== Butir Tugas 1 ==
Dari baris-baris di bawah, bukan dari teks, ambil semua baris mulai dari baris yang memuat "Slowly, through prayer" hingga baris yang memuat "they’re still welcomed". Susun baris-baris itu sebagai daftar JSON berisi string, satu string untuk setiap baris, tanpa baris kosong.

== Bagian Dokumen ==
-*-*-

Ø  Adaya kesengajaan seseorang dihukum karena kejahatan apabila ada unsur kesengajaan untuk berbuat jahat, tidak ada kesengajaan berarti karena kelalaian, salah, atau lupa. Meskipun demian karena kelalaian salah atau lupa tetap diberikan hukuman, meskipun bukan hukuman kejahatan, melainkan untuk kemaslahatan yang bersifat mendidik. 
Ø  Hukuman hanya akan dijatuhkan apabila kejahatan tersebut secara meyakinkan telah diperbuatnya.
Ø  Berhati-hati dalam menentukan hukuman, membiarkan tidak dihukum dan menyerahkannya kepada allah apabila tidak cukum bukti.[15]

Batas minimal hukuman ta’zir tidak dapat ditentukan, akan tetapi adalah semua hukuman menyakitkan bagi manusia, bisa berupa perkataan, tindakan atau diasingkan. Terkadang seseorang dihukum ta’zir dengan memberinya nasehat atau teguran, terkadang juga seorang dihukum ta’zir dengan mengusirnya dengan meninggalkannya sehingga ia bertaubat. Uraian tersebut menegaskan bahwa hukuman jarimah ta’zir sangatlah bervariasi mulai dari pemberian teguran sampai pada pemenjaraan dan pengasingan. Mengenai Uqubah sendiri dibagi menjadi dua yaitu :
1)        Pidana atas jiwa (Al-Uqubah Al-Nafsiyah), yaitu hukuman yang berkaitan dengan kejiwaan seseorang, seperti peringatan dan ancaman.
2)        Pidana atas badan (Al-Uqubah Al-Badaniyyah), yaitu hukuman yang dikenakan pada bagan manusia seperti hukuman mati atau hukuman dera, dan lain sebagainya.
3)        Pidana atas harta (Al-Uqubah Al-Maliyah), yaitu hukuman yang dijatuhkan atas harta kekayaan seseorang, seperti diyat, denda, dan perampasan.
4)        Pidana atas kemerdekaan, yaitu hukuman yang dijatuhkan kepada kemerdekaan manusia seperti hukuman pengasingan (Al-Hasb) atau penjara (Al-Sijn).

-*-*-

== Data yang Diberikan ==
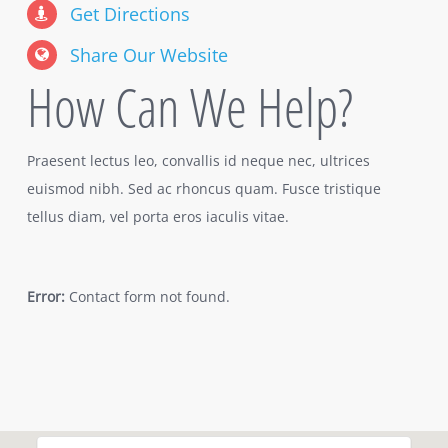
Get Directions
Share Our Website
How Can We Help?
Praesent lectus leo, convallis id neque nec, ultrices
euismod nibh. Sed ac rhoncus quam. Fusce tristique
tellus diam, vel porta eros iaculis vitae.
Error:
Contact form not found.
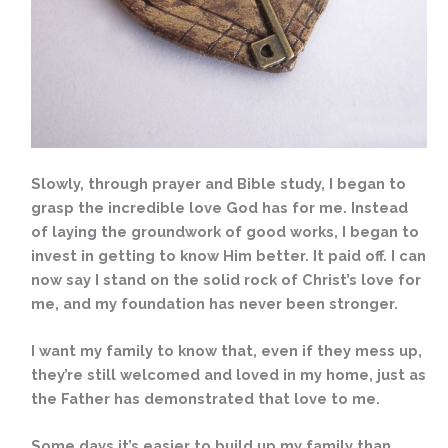
Slowly, through prayer and Bible study, I began to
grasp the incredible love God has for me. Instead
of laying the groundwork of good works, I began to
invest in getting to know Him better. It paid off. I can
now say I stand on the solid rock of Christ’s love for
me, and my foundation has never been stronger.
I want my family to know that, even if they mess up,
they’re still welcomed and loved in my home, just as
the Father has demonstrated that love to me.
Some days it’s easier to build up my family than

-*-*-

== Butir Tugas 2 ==
Tulis kembali bagian teks tentang hukuman ta’zir mulai dari "4)        Pidana atas" hingga "atau penjara (Al-Sijn).", lalu tukar "kemerdekaan" dengan "kebebasan".

== Penyelesaian 1 ==
[
  "Slowly, through prayer and Bible study, I began to",
  "grasp the incredible love God has for me. Instead",
  "of laying the groundwork of good works, I began to",
  "invest in getting to know Him better. It paid off. I can",
  "now say I stand on the solid rock of Christ’s love for",
  "me, and my foundation has never been stronger.",
  "I want my family to know that, even if they mess up,",
  "they’re still welcomed and loved in my home, just as"
]

== Penyelesaian 2 ==
4)        Pidana atas kebebasan, yaitu hukuman yang dijatuhkan kepada kebebasan manusia seperti hukuman pengasingan (Al-Hasb) atau penjara (Al-Sijn).